Laser Pulses Wirelessly Link Atomic Clocks
BOULDER, Colo., May 2, 2013 — Laser pulses were transferred through open air with an unprecedented precision equivalent to the “ticking” of the world’s best next-generation atomic clocks. The demonstration showed how such devices at different locations could be linked wirelessly to improve satellite navigation, radar arrays, geodesy (altitude mapping) and the distribution of time and frequency information.
Operating frequency is one of the most important factors in the precision of optical atomic clocks, which have the potential to provide a hundredfold improvement in the accuracy of future time standards. To do this, the signals must be distributed with minimal loss of precision and accuracy.
Previously, clock signals of this type were transferred by fiber optic cables, but a wireless channel like the infrared laser device demonstrated by researchers at the National Institute of Standards and Technology (NIST) offers greater flexibility and the eventual possibility of transfer to and from satellites. Infrared light is very close to the optical frequencies used by these clocks, and both are much higher than the microwave frequencies in conventional atomic clocks that are currently used as national time standards.
NIST’s two-way wireless link demonstration was performed outside using two eye-safe, low-power laser frequency combs, which generated a steady stream of ultrashort optical pulses with a spacing that can be synchronized with the “ticks” of optical atomic clocks. In the experiment, the two combs were synchronized to the same stable optical cavity, which served as a stand-in for the clock. Each comb pulse was sent from one of two locations on NIST’s Boulder campus, reflected off a mirror on the nearby Kohler Mesa, and returned to the other site, traveling a total distance of two kilometers.
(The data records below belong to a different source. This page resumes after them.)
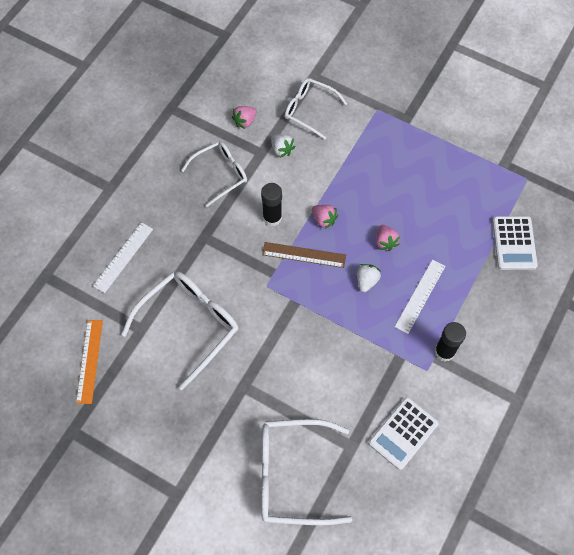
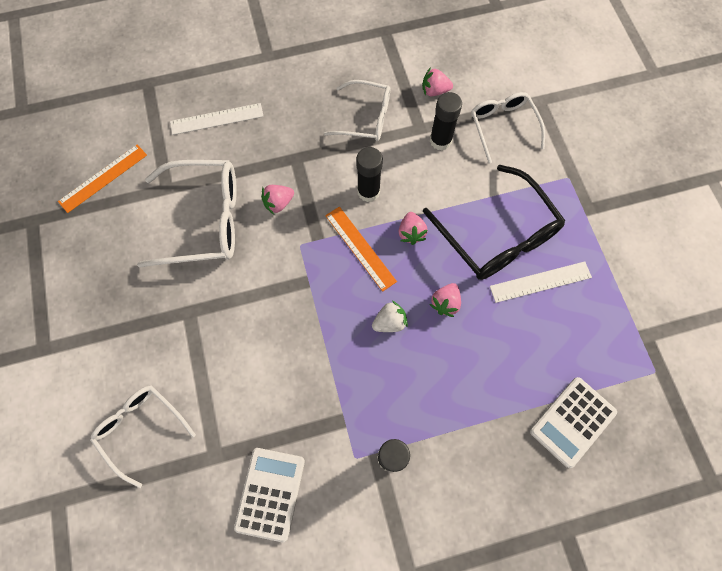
camera: 45 degrees right, 5 degrees up
(225, 273) = (278, 203): none -> pink strawberry
(281, 149) = (440, 141): white strawberry -> black glue stick
(292, 475) = (141, 429): white glasses -> white glasses, size x0.64
(304, 255) = (360, 248): brown ruler -> orange ruler
(373, 177) = (497, 235): none -> black glasses
(403, 433) = (270, 493): white calculator -> white calculator turned 105 degrees clockwise
(420, 296) = (424, 383): white ruler -> white ruler (540, 282)

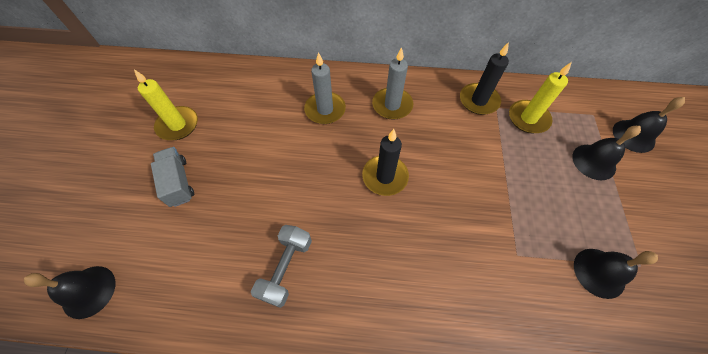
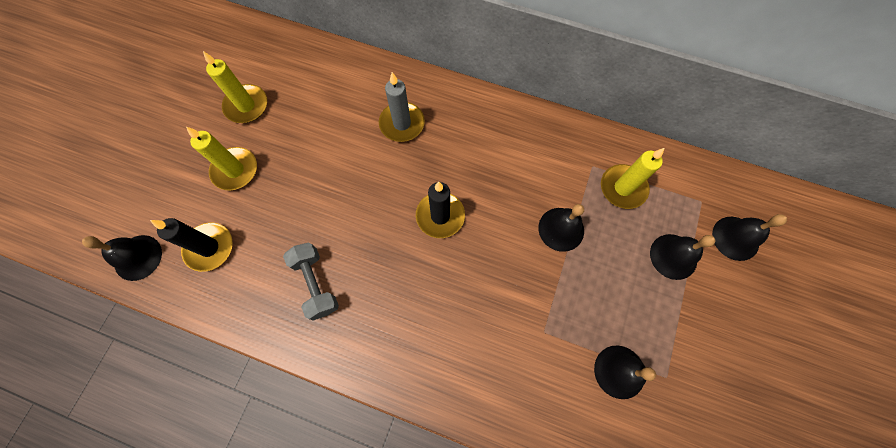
camera: 15 degrees right, 10 degrees up
(178, 182) = (235, 170): grey truck -> yellow candle
(286, 268) = (316, 284): grey dumbbell -> grey dumbbell turned 60 degrees counterclockwise
(392, 105) = (476, 135): grey candle -> none
(478, 101) = (575, 153): black candle -> black candle (209, 248)
(493, 162) = (561, 229): none -> black bell

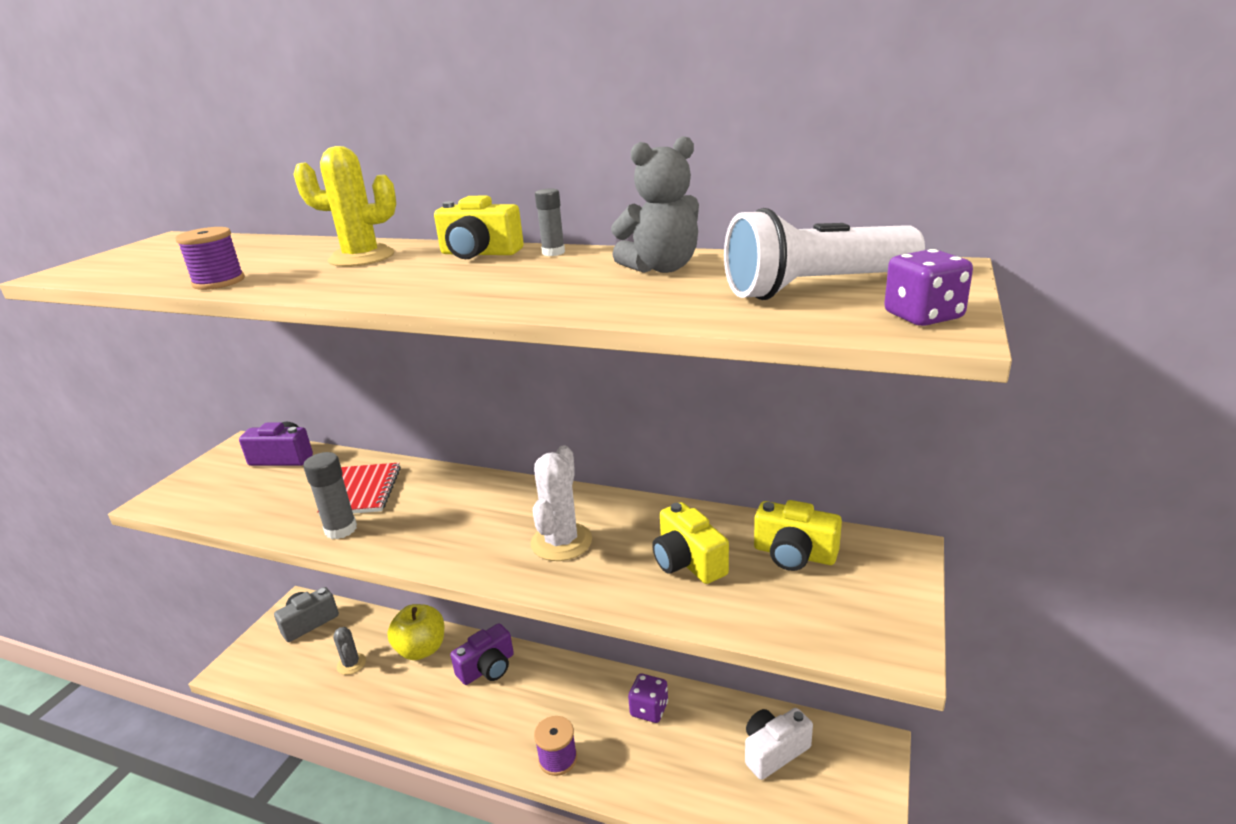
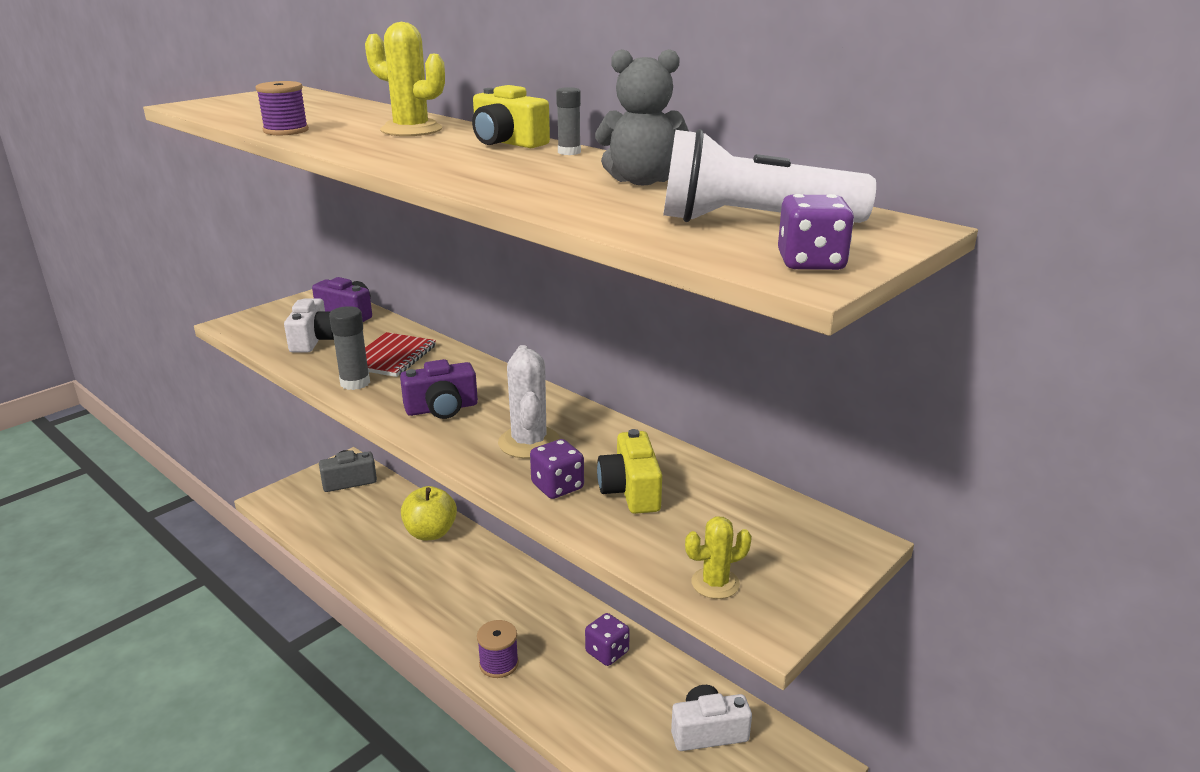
camera: 20 degrees right, 0 degrees up
(264, 495) = (314, 340): none -> white camera
(351, 664) = (366, 526): grey cactus -> none
(487, 668) = (479, 567): purple camera -> purple camera (442, 408)
(561, 542) = (529, 442): white cactus -> white cactus turned 45 degrees counterclockwise
(619, 579) = (557, 486): none -> purple dice
(794, 554) = (739, 513): yellow camera -> none
(825, 629) = (715, 583): none -> yellow cactus

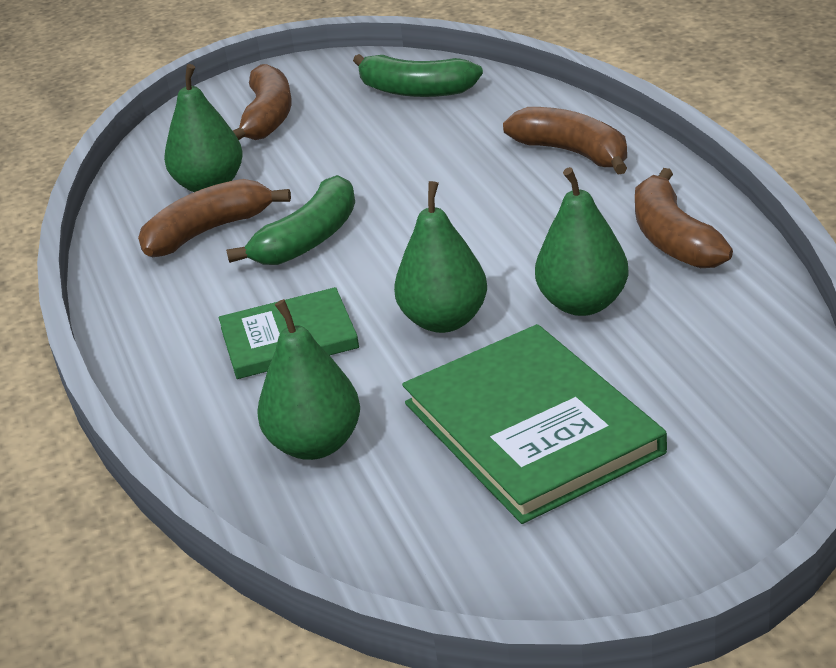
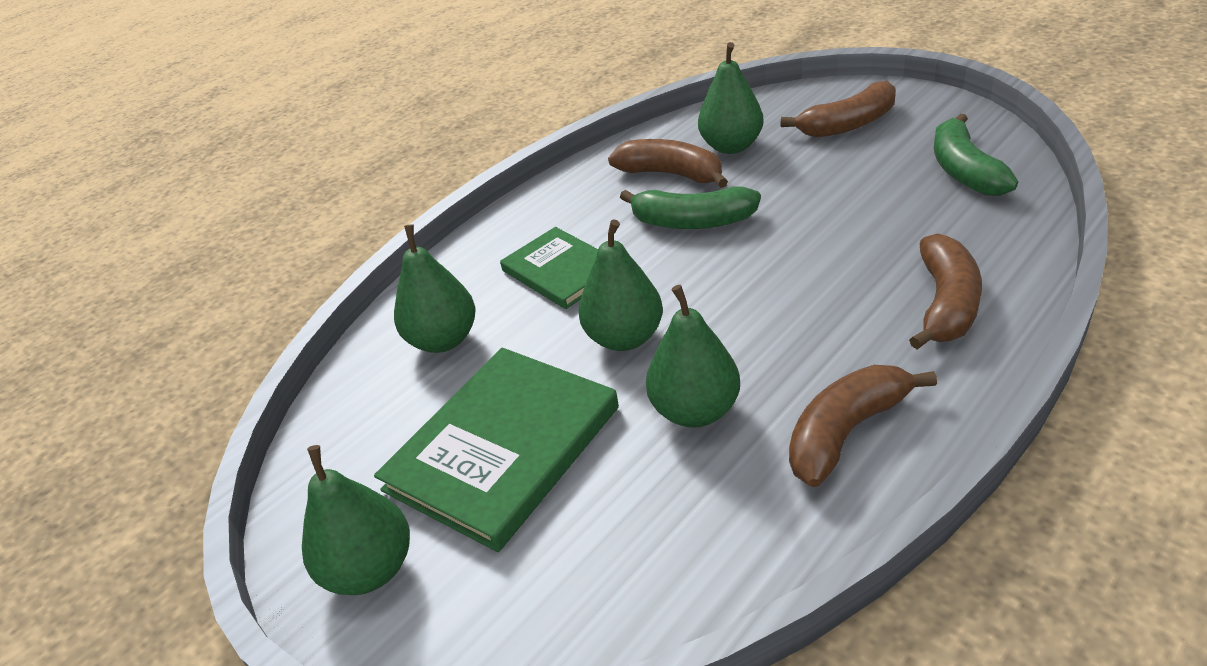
camera: 65 degrees right, 5 degrees up
(626, 545) = (371, 569): none -> green pear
NIST researchers transferred ultraprecise time signals over the air between a laboratory on NIST’s campus in Boulder, Colo., and nearby Kohler Mesa. Signals were sent in both directions, reflected off a mirror on the mesa, and returned to the lab, a total distance of approximately 2 km. The two-way technique overcomes timing distortions on the signals from turbulence in the atmosphere, and shows how next-generation atomic clocks at different locations could be linked wirelessly to improve distribution of time and frequency information and other applications. Courtesy of Kelly Talbott, NIST.
Travel times for the transmitted pulses were measured. The cumulative timing differences and frequency instabilities were infinitesimal, just one-million-billionths of a second per hour, a performance level sufficient for transferring optical clock signals, the investigators say.
The transfer technique overcomes typical wireless signal problems such as turbulence in the atmosphere — the phenomenon that makes images shimmer when it’s very hot outside. Because turbulence affects both directions equally, it can be cancelled out. The method also can withstand signal losses because of the temporary obstruction of the light path.
The method should be able to operate at much longer distances, possibly even over future ground-to-satellite optical communication links as an added timing channel, researchers say.
The work, funded in part by DARPA, was described in Nature Photonics (doi: 10.1038/nphoton.2013.69).